### Texte à lire ###
Journal

​ 35e Festival de Saint-Michel-en-Thiérache – Figures mariales du baroque – Compte-rendu

Après les rendez-vous en ligne de l'édition 2020 (1) : soutien aux artistes et affirmation d'une continuité musicale même en temps de pandémie, Saint-Michel-en-Thiérache a retrouvé son public à raison de deux concerts chaque dimanche, au lieu de trois. L'impossibilité de la rencontre avec les musiciens, lien traditionnel entre les concerts de l'après-midi, a imposé de ne maintenir que celui de 15 h 30. Ouverte le 6 juin avec Les Musiciens de Saint-Julien de François Lazarevitch et L'Arpegiatta de Christina Pluhar, avec Philippe Jaroussky – du fait de la jauge alors à 35%, un avant-concert en forme de générale a pu être organisé afin d'accueillir un plus vaste public –, et après avoir reçu La Risonanza de Fabio Bonizzoni et Le Concert de la Loge de Julien Chauvin (20 juin), Les Traversées Baroques d'Étienne Meyer et Le Poème Harmonique de Vincent Dumestre (le 27), cette riche 35édition du Festival, toujours en partenariat avec France Musique, se refermera le 4 juillet avec Les Arts Florissants, Erik Orsenna et Paul Agnew : autour de Jean de la Fontaine, haute figure de l'Aisne généreusement fêtée cette année.
 

Ensemble Les Meslanges (Nicolas Bucher au centre) © Robert Lefèvre
 
Deux univers d'esthétiques et de sensibilités différentes étaient à l'affiche le 13 juin, sous le signe commun des Figures mariales du baroque. Après s'être consacré au temps de Titelouze, avant et après la récente redécouverte de ses Messes : Paraty a publié en 2020 le vol. 2 de leur enregistrement, François Ménissier jouant l'orgue de Champcueil (2), puis à François Couperin : aux claviers Jean-Luc Ho, tant au concert (3) qu'au disque (au sein de l'intégrale de l'œuvre de clavecin par Bertrand Cuiller, Harmonia Mundi), enfin à Nicolas de Grigny : la Messe, également avec Jean-Luc Ho, en concert (4), l'Ensemble Les Meslanges dirigé par Thomas Van Essen et Volny Hostiou proposait en fin de matinée une évocation du Magnificat aux XVIIet XVIIIsiècles, programme spécialement conçu pour le Festival. À l'orgue Boizard (1714) : Nicolas Bucher, directeur du Centre de Musique baroque de Versailles.
### Données fournies ###
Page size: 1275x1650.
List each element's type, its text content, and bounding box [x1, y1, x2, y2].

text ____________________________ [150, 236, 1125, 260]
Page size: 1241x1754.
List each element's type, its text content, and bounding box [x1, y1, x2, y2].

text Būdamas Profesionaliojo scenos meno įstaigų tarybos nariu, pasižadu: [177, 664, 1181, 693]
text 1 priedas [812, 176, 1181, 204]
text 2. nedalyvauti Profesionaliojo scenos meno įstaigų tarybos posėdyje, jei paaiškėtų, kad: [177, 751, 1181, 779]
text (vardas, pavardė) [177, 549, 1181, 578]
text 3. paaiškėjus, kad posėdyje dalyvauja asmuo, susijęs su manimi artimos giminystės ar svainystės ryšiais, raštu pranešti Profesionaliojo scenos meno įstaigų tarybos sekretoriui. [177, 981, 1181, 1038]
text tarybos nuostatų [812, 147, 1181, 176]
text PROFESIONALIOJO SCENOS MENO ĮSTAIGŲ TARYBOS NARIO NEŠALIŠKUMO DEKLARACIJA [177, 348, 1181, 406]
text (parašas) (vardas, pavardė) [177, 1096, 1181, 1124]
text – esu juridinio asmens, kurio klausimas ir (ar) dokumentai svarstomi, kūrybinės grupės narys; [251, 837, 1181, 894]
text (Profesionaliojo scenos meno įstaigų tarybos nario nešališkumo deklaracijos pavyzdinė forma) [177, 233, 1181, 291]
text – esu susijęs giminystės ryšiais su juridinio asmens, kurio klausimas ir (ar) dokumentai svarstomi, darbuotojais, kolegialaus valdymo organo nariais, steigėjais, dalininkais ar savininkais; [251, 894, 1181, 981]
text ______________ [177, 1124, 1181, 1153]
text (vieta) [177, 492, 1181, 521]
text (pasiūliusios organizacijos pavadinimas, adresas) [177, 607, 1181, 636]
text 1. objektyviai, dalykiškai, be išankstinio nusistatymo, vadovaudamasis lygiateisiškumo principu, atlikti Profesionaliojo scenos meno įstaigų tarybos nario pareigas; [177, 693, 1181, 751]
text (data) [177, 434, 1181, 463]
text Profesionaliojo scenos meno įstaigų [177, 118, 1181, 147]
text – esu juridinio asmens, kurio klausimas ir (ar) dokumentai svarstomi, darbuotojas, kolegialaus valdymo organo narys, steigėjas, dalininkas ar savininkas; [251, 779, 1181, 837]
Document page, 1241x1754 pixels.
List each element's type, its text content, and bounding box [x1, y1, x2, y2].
###
*Consigne 1*.
Pouvez-vous condenser sous forme de liste le paragraphe du compte-rendu qui commence par « Après les rendez-vous en ligne », en gardant ses faits principaux ?
*Consigne 2*.
Quels sont tous les ensembles musicaux nommés dans le compte-rendu ?
*Consigne 3*.
Pouvez-vous poursuivre le compte-rendu du festival de Saint-Michel-en-Thiérache à partir de sa dernière phrase ?
Le matériel fourni n'intervient en rien ici.

*Réponse attendue 1*.
- Après l'édition 2020 en ligne, Saint-Michel-en-Thiérache retrouve son public, avec deux concerts chaque dimanche au lieu de trois.
- La rencontre avec les musiciens étant impossible, seul le concert de 15 h 30 est maintenu l'après-midi.
- 6 juin, ouverture : Les Musiciens de Saint-Julien (François Lazarevitch) et L'Arpegiatta (Christina Pluhar) avec Philippe Jaroussky. Avec une jauge à 35 %, un avant-concert en forme de générale accueille un public plus large.
- 20 juin : La Risonanza (Fabio Bonizzoni) et Le Concert de la Loge (Julien Chauvin).
- 27 juin : Les Traversées Baroques (Étienne Meyer) et Le Poème Harmonique (Vincent Dumestre).
- 4 juillet, clôture : Les Arts Florissants, Erik Orsenna et Paul Agnew, autour de Jean de la Fontaine, figure de l'Aisne fêtée cette année.
- Cette 35e édition se tient toujours en partenariat avec France Musique.

*Réponse attendue 2*.
- Les Musiciens de Saint-Julien
- L'Arpegiatta
- La Risonanza
- Le Concert de la Loge
- Les Traversées Baroques
- Le Poème Harmonique
- Les Arts Florissants
- Les Meslanges

*Réponse attendue 3*.
 
 Un Magnificat d'Henry Dumont ouvrait ce florilège, Cécile Dalmon (second dessus) et Anne-Lou Bissières (bas-dessus) alternant en tribune avec Thomas Van Essen (taille) et Myriam Arbouz (premier dessus) à la croisée – au serpent Volny Hostiou, à la basse de viole Sylvia Abramowicz. Un Salve Regina de M.-A. Charpentier (en miroir, par anticipation, du programme italien de l'après-midi) permit d'entendre Thomas Van Essen en soliste, chant expressif et incarné sous-tendu par viole et orgue positif du chœur, touché par Élisabeth Joyé. S'ensuivit un Motet de Clérambault, voix et serpent en tribune, avec le grand orgue, puis l'autre versant du Livre de Grigny : Hymne Ave maris stella. Après l'intonation dans le chœur (taille), l'alternance fit entendre une grande diversité de dispositions vocales – plain-chant en faux-bourdons de Jean de Bournonville (1585-1632). À l'orgue des pages somptueuses, bien sûr, dont un irrésistible Duo sur grande et petite tierces, ou le Dialogue final, évoluant sur les quatre claviers du Boizard. Rappelons que Nicolas Bucher a gravé une intégrale Grigny à l'orgue Carouge-Garnier de La Chaise-Dieu, double CD Hortus, 2020 : Écrire le temps, avec l'Ensemble Gilles Binchois et Dominique Vellard.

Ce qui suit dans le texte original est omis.